Microsoft Acquires Canesta, 3D Tech Patents
Microsoft plans to acquire Canesta, a maker of 3D sensing technology. Manufacturers can embed Canesta's 3D-image sensor chips and camera modules into a variety of consumer products, ranging from laptops to vehicle dashboards, in order to create gesture-driven natural user interfaces.
"There is little question that within the next decade we will see natural user interfaces become common for input across all devices," Jim Spare, president and CEO of Canesta, wrote in an Oct. 29 statement. "With Microsoft's breadth of scope from enterprise to consumer products, market presence, and commitment to NUI, we are confident that our technology will see wide adoption across many applications that embody the full potential of the technology."

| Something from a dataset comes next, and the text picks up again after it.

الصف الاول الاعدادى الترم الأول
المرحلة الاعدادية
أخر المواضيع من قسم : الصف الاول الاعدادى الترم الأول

Financial terms were not disclosed. According to an Oct. 29 press release on Canesta's Website, the agreement is slated for completion before the end of 2010.
Canesta's technology gives sensors a "fine-grained, three-dimensional depth perception of the user and environment," according to the company. In addition to consumer products, its patents can also be leveraged in industrial and medical applications.
Microsoft has taken a heightened interest in 3D technology, betting that its new Kinect hands-free controller will give its Xbox 360 console a few more years' worth of marketplace life. Kinect uses a 3D camera to detect players' movements and mirror them to an on-screen avatar. The device can perform full-motion tracking of the human body at 30 frames per second.
However, Microsoft likely wants to leverage that 3D technology into other, non-gaming-related areas. Rumors swirling around Windows 8 suggest that Microsoft is considering features such as facial recognition, which could require a 3D camera module. Embedded devices in car dashboards, powered by Microsoft software, could also have a need for 3D technology.
Microsoft isn't the only company attempting to leverage 3D technology, whether it be gesture-sensitive sensors or 3D displays for devices-from Nintendo and Sony to Sharp and Lenovo, others are intensively working on everything from multimedia 3D laptops to hands-free user interfaces. Much of that technology seems aimed at the consumer space, particularly games, but the benefits of gesture technology could drive development in the industrial, business and medical spaces.
For its part, Microsoft is reportedly betting hundreds of millions of dollars on Kinect's development and marketing. If the unit proves a massive hit, that could help push 3D development in other areas-and give Microsoft a use for Canesta's patents.